Students with such convictions should still complete the Free Application for Federal Student Aid (FAFSA) because they MAY qualify for federal, state, and/or institutional aid for at least part of the academic year. Eligibility will depend on your answers to FAFSA question 23. If you leave question 23 blank, you cannot be considered for financial aid until you submit a FAFSA correction (www.fafsa.gov).
NOTE: do not include convictions that have been reversed, set aside, or removed from your record.

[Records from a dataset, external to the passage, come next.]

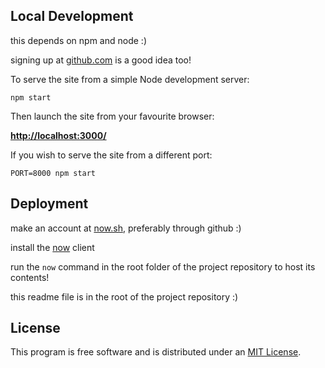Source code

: ## Local Development

this depends on npm and node :)

signing up at [github.com](https://github.com) is a good idea too!

To serve the site from a simple Node development server:

    npm start

Then launch the site from your favourite browser:

[__http://localhost:3000/__](http://localhost:3000/)

If you wish to serve the site from a different port:

    PORT=8000 npm start

## Deployment

make an account at [now.sh](https://now.sh), preferably through github :)

install the [now](https://zeit.co/download) client

run the `now` command in the root folder of the project repository to host its contents!

this readme file is in the root of the project repository :)

## License

This program is free software and is distributed under an [MIT License](LICENSE).
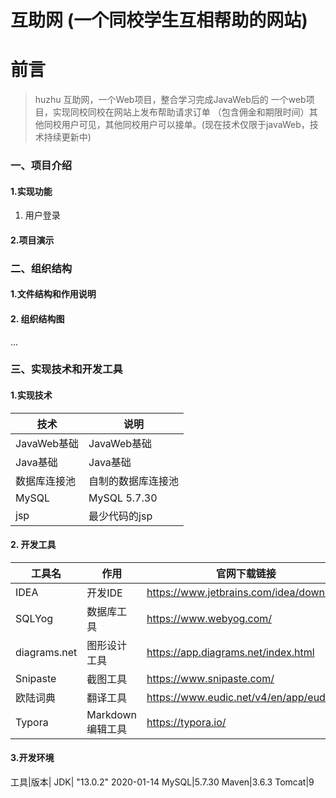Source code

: # 互助网 (一个同校学生互相帮助的网站)
# 前言
>huzhu 互助网，一个Web项目，整合学习完成JavaWeb后的
一个web项目，实现同校同校在网站上发布帮助请求订单
>（包含佣金和期限时间）其他同校用户可见，其他同校用户可以接单。(现在技术仅限于javaWeb，技术持续更新中)


### 一、项目介绍
#### 1.实现功能
1. 用户登录
#### 2.项目演示

### 二、组织结构

#### 1.文件结构和作用说明
#### 2. 组织结构图
...

### 三、实现技术和开发工具
#### 1.实现技术
技术|说明
|--|--|
JavaWeb基础|JavaWeb基础
Java基础|Java基础
数据库连接池|自制的数据库连接池
MySQL|MySQL 5.7.30
jsp|最少代码的jsp
#### 2. 开发工具

工具名|作用|官网下载链接
|--|--|--|
IDEA|开发IDE|https://www.jetbrains.com/idea/download
SQLYog|数据库工具|https://www.webyog.com/
diagrams.net|图形设计工具|https://app.diagrams.net/index.html
Snipaste|截图工具|https://www.snipaste.com/
欧陆词典|翻译工具|https://www.eudic.net/v4/en/app/eudic
Typora|Markdown编辑工具|	https://typora.io/

#### 3.开发环境
工具|版本|
JDK| "13.0.2" 2020-01-14
MySQL|5.7.30
Maven|3.6.3
Tomcat|9











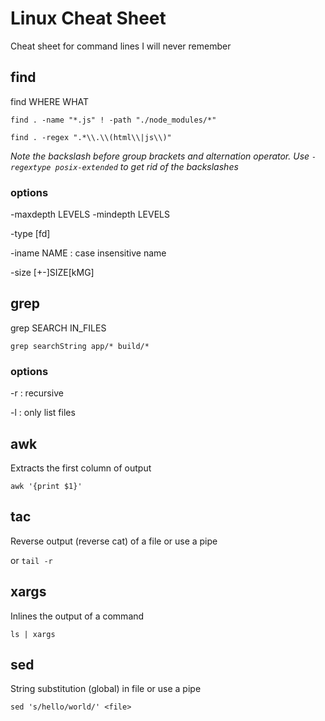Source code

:# Linux Cheat Sheet
Cheat sheet for command lines I will never remember

## find

find WHERE WHAT

`find . -name "*.js" ! -path "./node_modules/*"`

`find . -regex ".*\\.\\(html\\|js\\)"`

*Note the backslash before group brackets and alternation operator. Use `-regextype posix-extended` to get rid of the backslashes*

### options

-maxdepth LEVELS -mindepth LEVELS

-type [fd]

-iname NAME : case insensitive name

-size [+-]SIZE[kMG]

## grep

grep SEARCH IN_FILES

`grep searchString app/* build/*`

### options

-r : recursive

-l : only list files

## awk

Extracts the first column of output

`awk '{print $1}'`

## tac

Reverse output (reverse cat) of a file or use a pipe

or `tail -r`

## xargs

Inlines the output of a command

`ls | xargs`

## sed

String substitution (global) in file or use a pipe

`sed 's/hello/world/' <file>`
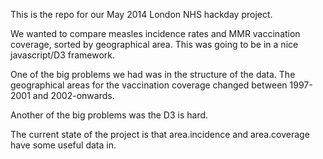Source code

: This is the repo for our May 2014 London NHS hackday project.

We wanted to compare measles incidence rates and MMR vaccination coverage, sorted by geographical area. This was going to be in a nice javascript/D3 framework.

One of the big problems we had was in the structure of the data. The geographical areas for the vaccination coverage changed between 1997-2001 and 2002-onwards. 

Another of the big problems was the D3 is hard.

The current state of the project is that area.incidence and area.coverage have some useful data in.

Also, do not include convictions received while you were a juvenile, unless you were tried as an adult.
In addition to completing question 23, you will be subject to a data base match against a hold file of persons denied (by federal/state judges) certain federal benefits due to convictions for drug trafficking or possession.
If a student was convicted of both possessing and selling illegal drugs, and the periods of ineligibility are different, the student will be ineligible for the longer period.
Students regain federal student aid eligibility the day after the ineligibility period ends (use the Worksheet to calculate your date) or after successfully completing a qualified drug rehabilitation program or passing two unannounced drug tests given by such a program. Likewise, if a conviction is reversed, set aside, or removed from your record so that fewer convictions remain on your record, the nature and dates of the remaining convictions will determine when the ineligibility period ends.
When students certify (on the Worksheet) completion of a drug rehabilitation program, the Financial Aid Office has the right and authority to require documentation if they believe it is warranted.